2. Le syndrome de la madone et de la putain.
L’inaccessibilité, leur préliminaire préféré.
Mais ce n’est pas qu’une question d’ego ou d’adrénaline. Il y a aussi un vieux mécanisme psychologique et social (merci a mes cours de psycho et socio) derrière tout ça : le fameux complexe de la madone et de la putain.
Freud en parlait déjà : certains hommes divisent les femmes en deux catégories. Celles qu’on respecte, qu’on épouse, qu’on élève au rang de “femme de maison” (la madone).Et celles qu’on désire, qu’on fantasme, avec qui on ose être animal, vulnérable, libre (la putain). Le problème ? Une fois qu’une femme devient épouse ou mère, elle glisse automatiquement du côté de la madone, sans meme le vouloir. On la perçoit comme pure, digne, mais plus vraiment désirable.
Même la société participe à cette illusion : on ne dit jamais “une mère sexy”. On dit “une bonne mère”. Comme si élever un enfant effaçait ta sensualité. C’est ici que les hommes vont chercher ailleurs ce qu’ils ne s’autorisent plus à vivre dedans :le fantasme, l’interdit, la domination, le jeu. Et la société leur donne des excuses :
“Les hommes sont faits pour chasser”, “C’est juste du sexe”, “Sa femme ne le comprend plus.”
3. Le piège du statut : quand l’amour devient institution
Ce glissement est cruel. Parce qu’en “montant” les marches de la relation ; amie, copine, fiancée, épouse, mère, la femme perd symboliquement sa charge érotique. Elle devient un rôle, un devoir, une fonction.
Pendant ce temps, l’homme, lui, reste perçu comme le même : séducteur, désirant, libre. L’amour devient une institution, et le désir, une désertion.
Et pourtant, la femme reste une femme. Avec le même corps, les mêmes désirs, la même complexité.
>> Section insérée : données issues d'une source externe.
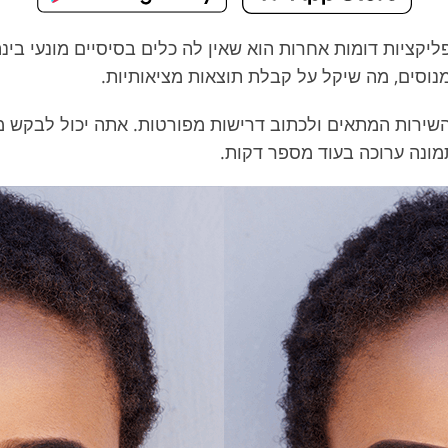
ליקציות דומות אחרות הוא שאין לה כלים בסיסיים מונעי בי
נוסים, מה שיקל על קבלת תוצאות מציאותיות.
 השירות המתאים ולכתוב דרישות מפורטות. אתה יכול לבקש 
ונה ערוכה בעוד מספר דקות.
Ce n’est pas elle qui change, c’est le regard qu’on pose sur elle.
4. Les hommes qui trompent (et pourquoi ils se racontent des histoires pour le faire)
Alors quand certains hommes disent “je l’aime, mais je la trompe” (comme si c'étaitune faveur), ils ne mentent pas toujours : ils confondent souvent amour et désir.
La maîtresse devient ce qu’ils projetaient autrefois sur leur femme : le danger, la nouveauté, l’interdit.
Elle représente tout ce que la routine domestique leur a enlevé : le frisson de la conquête, la possibilité d’être “vivants”. J’ai entendu des phrases du type :“Avec ma femme, c’est différent. Avec ma side chick, je me sens libre.”
“Je ferais jamais ça avec ma femme, je la respecte trop pour ca.”
Et là, tu comprends que le problème, c’est pas la femme : c’est le rapport que certains hommes ont à leur propre désir. Ils ont peur d’assumer selon eux, que le sexe, c’est aussi sale, vulnérable, animal. Et que ça n’a rien d’incompatible avec le respect.
5. Le sexe, la domination et le pouvoir
Parce que soyons claires : le sexe, pour beaucoup d’hommes, reste un terrain de pouvoir. On ne “fait pas l’amour avec” une femme, on “le fait à” une femme.
C’est subtil, mais fondamental. Cette logique transforme la femme en réceptrice, pas en partenaire. L’homme doit et veut dominer…partout. Et si le sexe est “sale”, alors la femme qu’on respecte doit en être épargnée.
C’est la même logique qu’on retrouve dans le travail, la compétition, la sexualité : la conquête vaut plus que la possession.
Ainsi, quand une femme devient “disponible”, “acquise” ou “stable” dans leur vie, le jeu s’éteint. Et c’est peut-être là que tout se joue : certains hommes ne savent pas encore aimer une femme qu’ils désirent, ni désirer une femme qu’ils aiment.
En conclusion
Peut-être qu’au lieu de chercher à plaire, on devrait simplement apprendre à se choisir. Parce qu’une femme qui ne cherche plus à être aimée selon les règles devient soudain… libre. Et c’est peut-être ça, le vrai danger : une femme qui ne joue plus le jeu.
Finalement, ce n’est pas que les hommes aiment les femmes “méchantes” , c’est qu’ils confondent force et menace. Peut-être qu’un jour, ils comprendront qu’aimer une femme n’est pas un combat ou une chasse… mais une chance.
Et ce jour-là, peut-être qu’on saura enfin désirer sans dominer, et aimer sans conquérir , dans cet espace rare où deux libertés se reconnaissent.